For obvious reasons, I spent a lot of time this past year reading and rereading and rereading some more Joan Didion and Eve Babitz. (Hang on, maybe it’s not obvious: I have a new book out called Didion & Babitz.) Reading, as well, writers in the Didion-Babitz orbit. Key husbands: John Gregory Dunne. Key brothers-in-law: Dominick Dunne. Key nephews and/or barely-legal sex partners: Griffin Dunne (Didion’s nephew; Babitz’s barely-legal sex partner). Key boyfriends: Dan Wakefield, Grover Lewis, Joseph Heller. Key friends: Susanna Moore, Colman Andrews, Tom Nolan.
My next project—I hope my next project, my next project if I can pull it off, if I’m lucky—involves the novelist/memoirist/writer’s writer Paula Fox, and Paula Fox’s granddaughter, musician/actress/walk-on-the-wild-side, Courtney Love. I read everything Fox wrote. (Everyone’s favorite Fox, Desperate Characters, is also my favorite Fox. Though I also love Western Coast.) Plus, I read everything her father, Paul Hervey Fox, wrote, no matter that Paul Hervey Fox wasn’t in her class as a writer. (Graham Greene reviewed a film he scripted, The Last Train from Madrid, declaring it “the worst movie I ever saw.” And Graham wasn’t being too rough on it.) Oh, and there was a book Love insisted I read, Erotic Vagrancy by Roger Lewis, about the marriage of Elizabeth Taylor and Richard Burton.

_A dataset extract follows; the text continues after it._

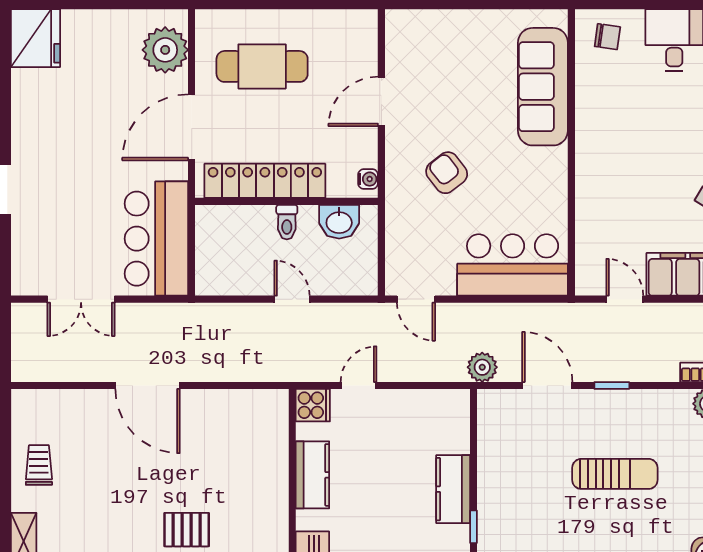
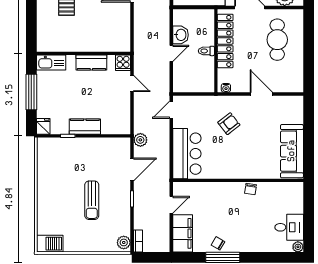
chair: (607, 37) -> (251, 189), moved
sofa: (543, 87) -> (292, 151), moved, turned -90
washbasin: (339, 222) -> (181, 35), moved, turned 180

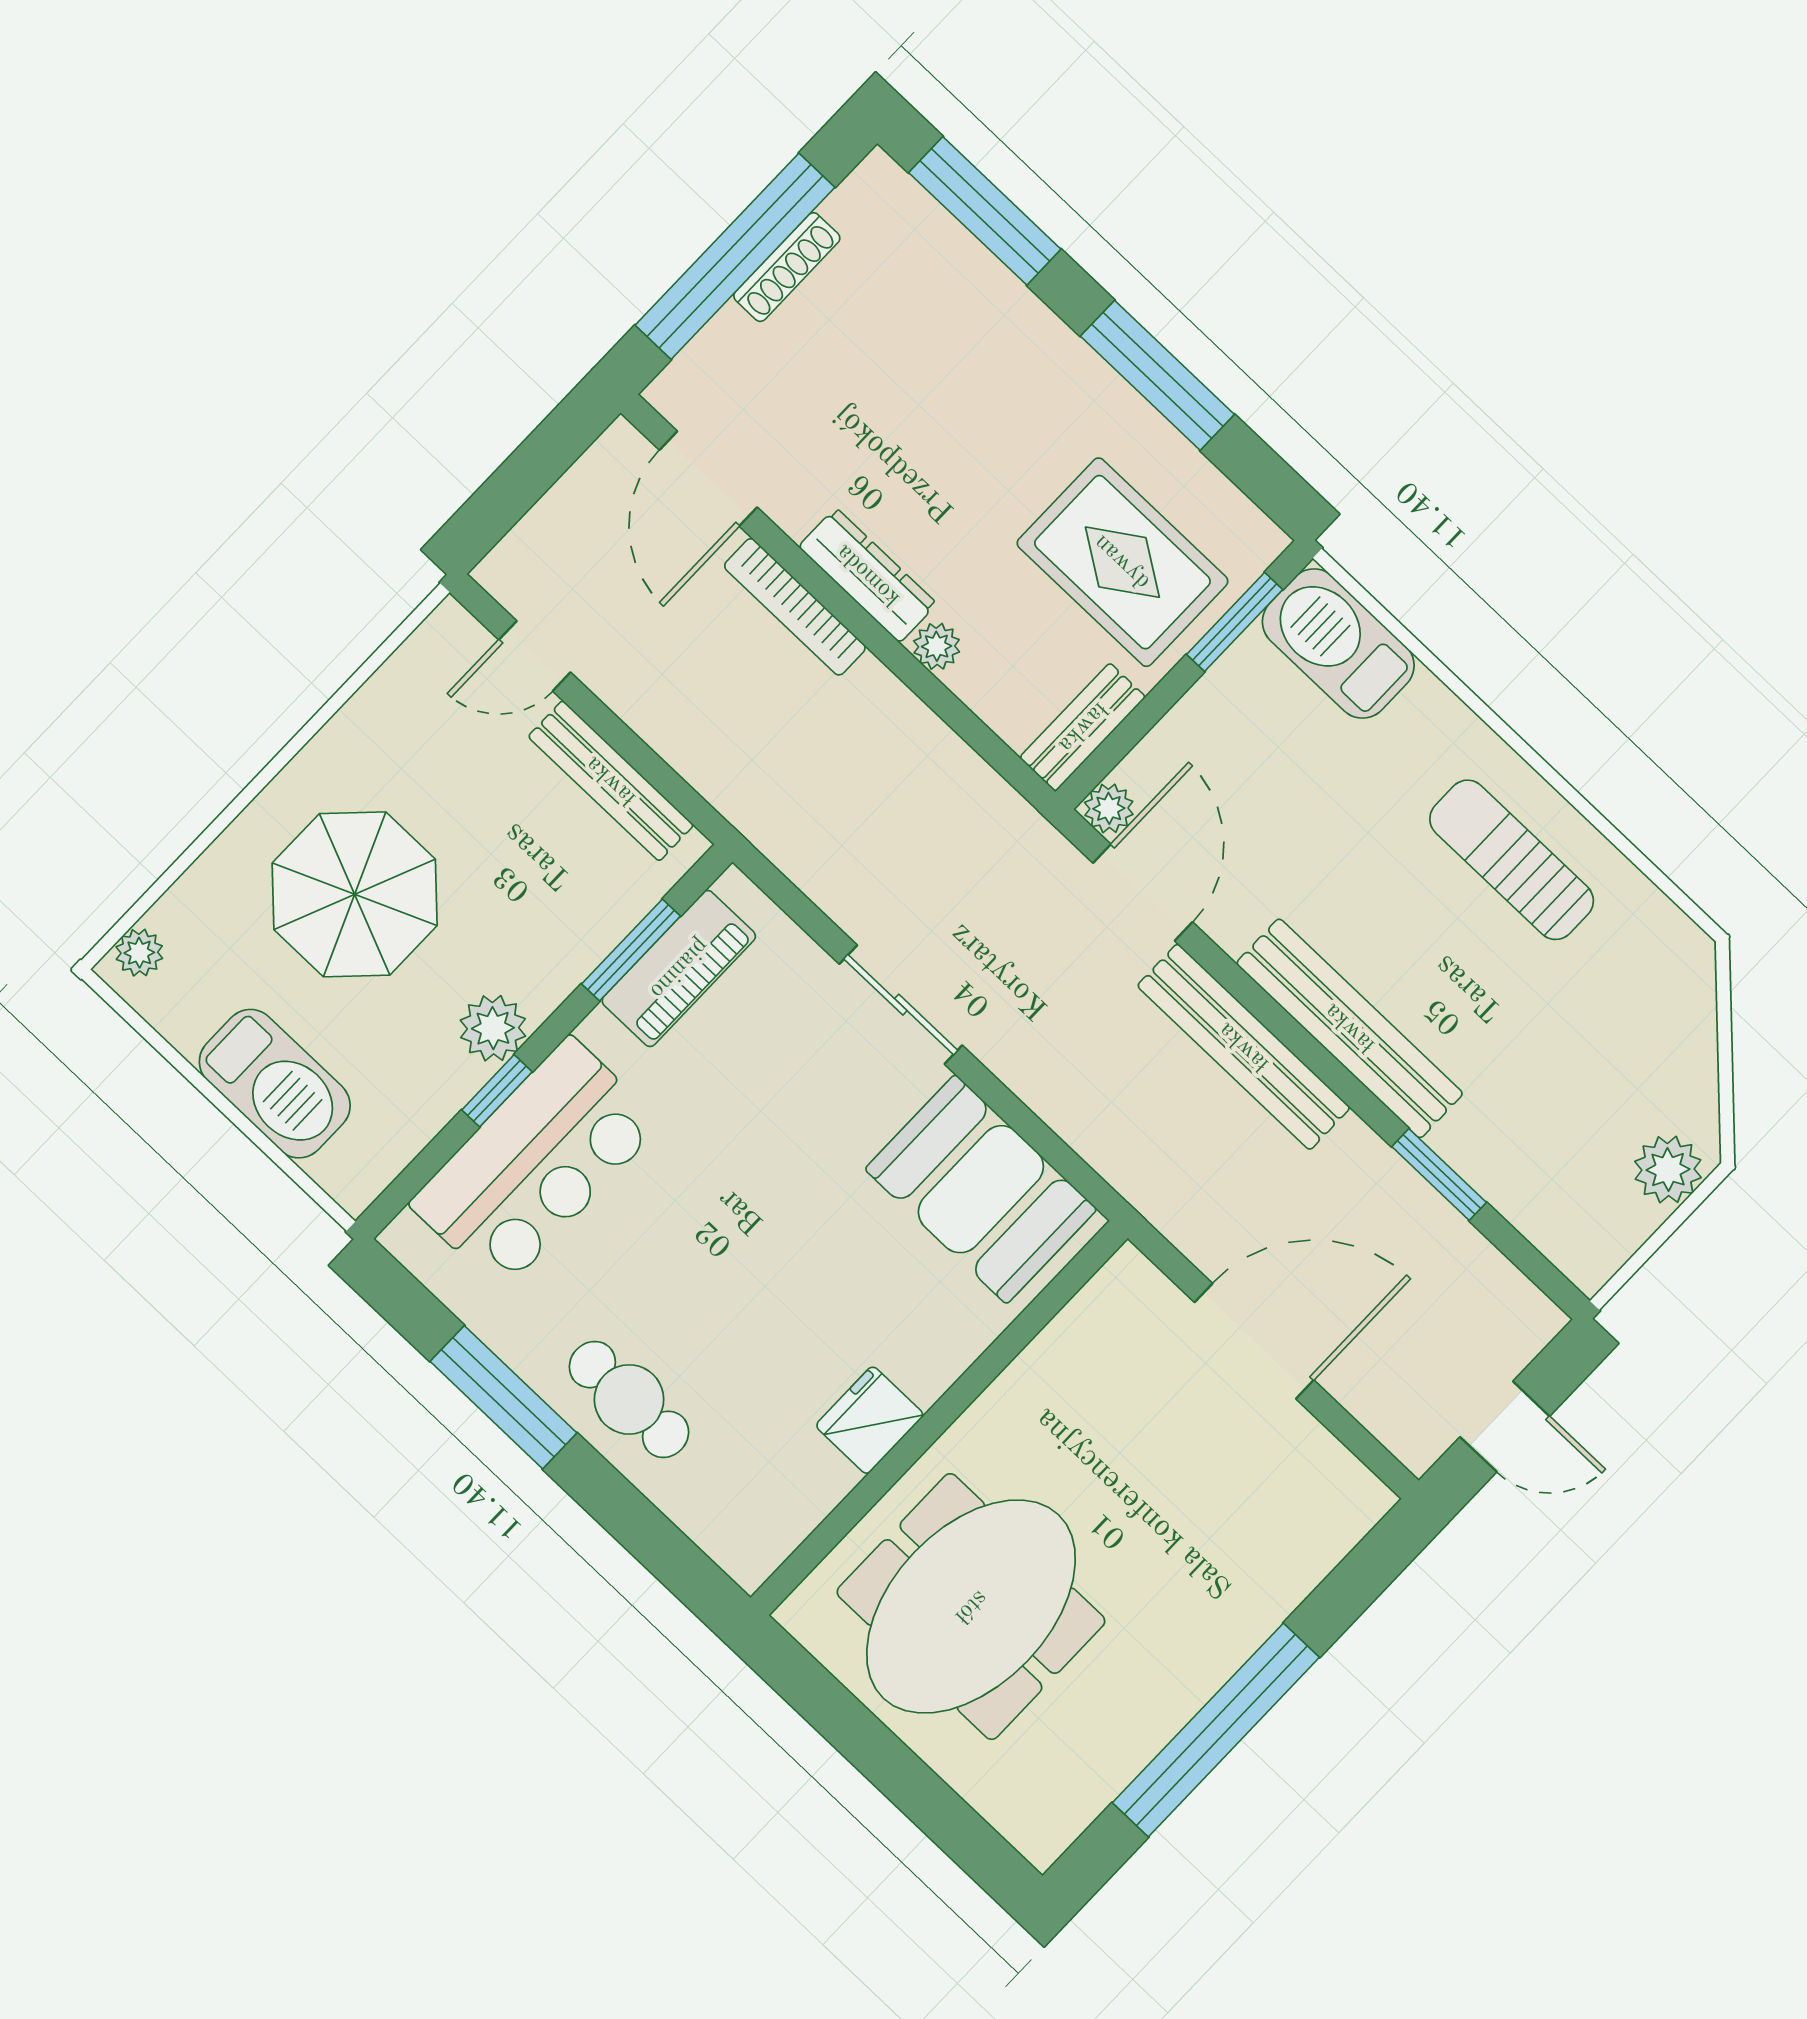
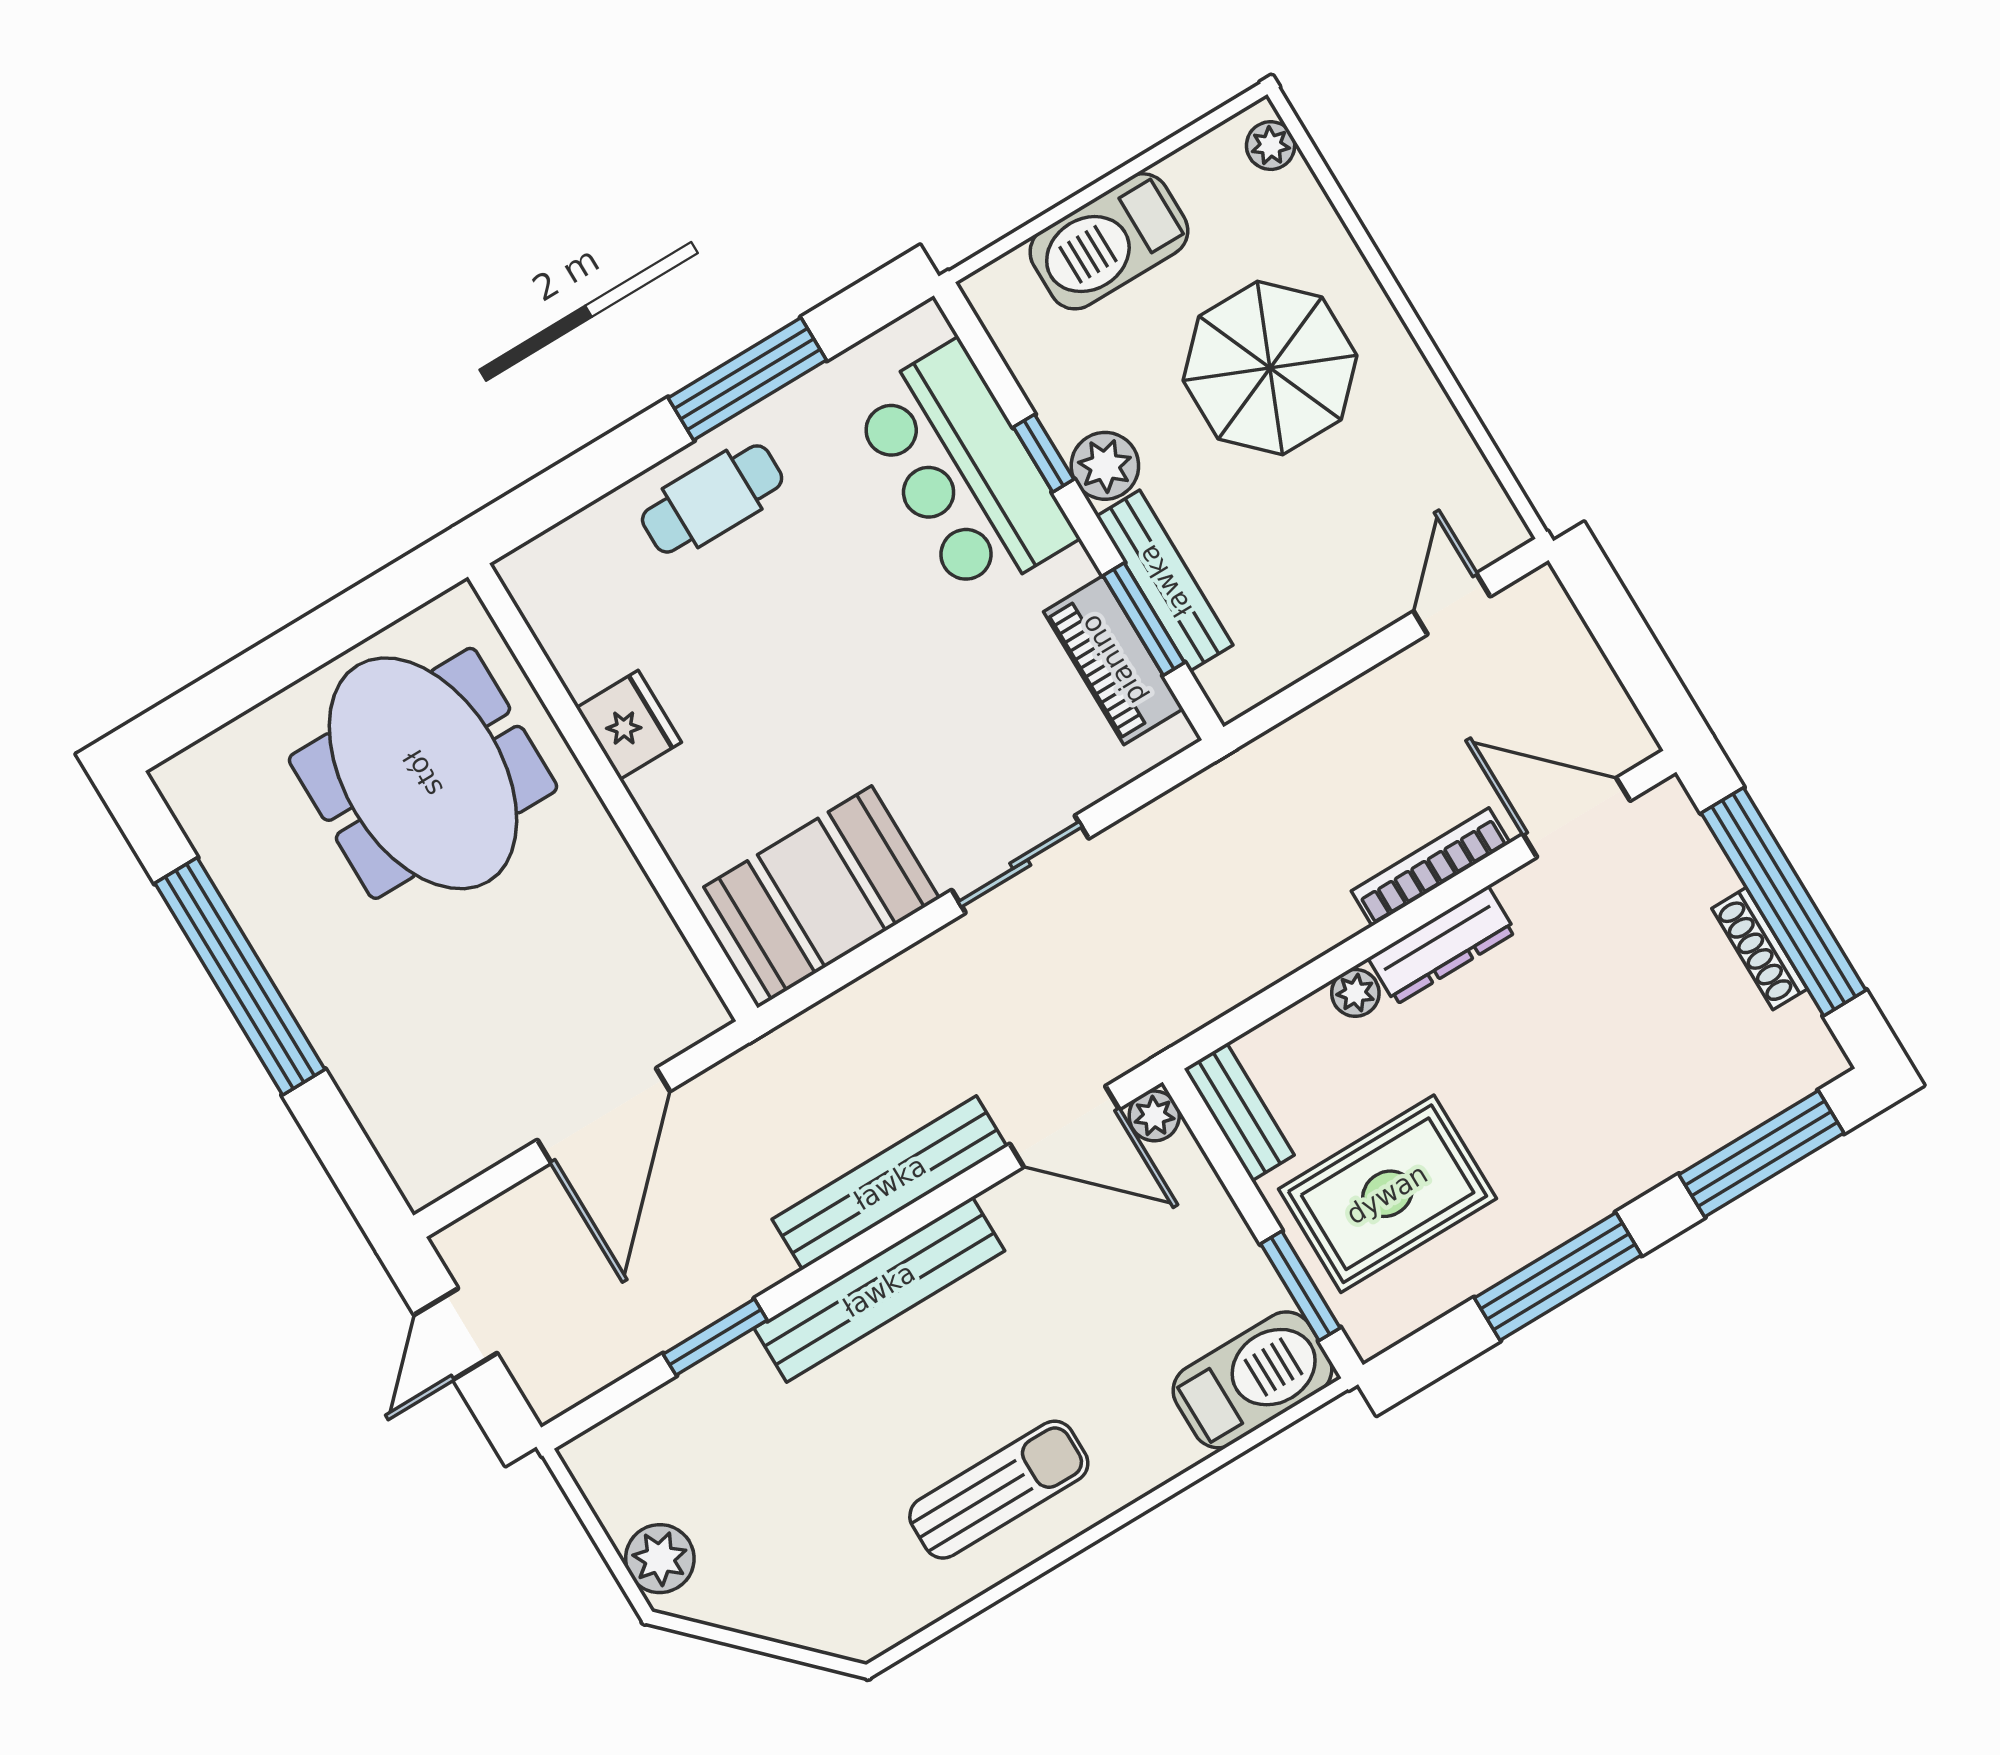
bench: (611, 781) -> (1165, 581), moved, turned 90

It’s a completely deranged work, just totally obsessive and borderline fetishistic. (I mean deranged, obsessive, fetishistic in a good way—as compliments—so we’re clear.) It knocked me out.
As far as books I read purely for kicks go: a lot of Robert Indiana, the non-fiction; E.M. Forster, the fiction; the diaries of Ned Rorem; the autobiography of Barbara Skelton, both volumes; David Lipsky’s climate change version of Dr. Strangelove, The Parrot and the Igloo. I picked up a copy of Anatole Broyard’s Greenwich Village memoir, Kafka Was the Rage—an all-time favorite—at the Strand. I meant to send it to a New York friend who’d moved to London and was homesick. Instead I started rereading it, and kept rereading it, and then never put it in the mail because I couldn’t bear to part with it. Oh well. That Rufi Thorpe could do better than The Knockout Queen seems impossible, but somehow she did. Margo’s Got Money Troubles is absolute heaven.
I read a couple of excellent books in galley form by friends: Matthew Specktor’s The Golden Hour, and Chiara Barzini’s Aqua. Both books are kind of sort of memoirs but—like all really good books—defy categorization.
And I’m never not reading Pauline Kael. One of her collections is always on my nightstand. Always, always.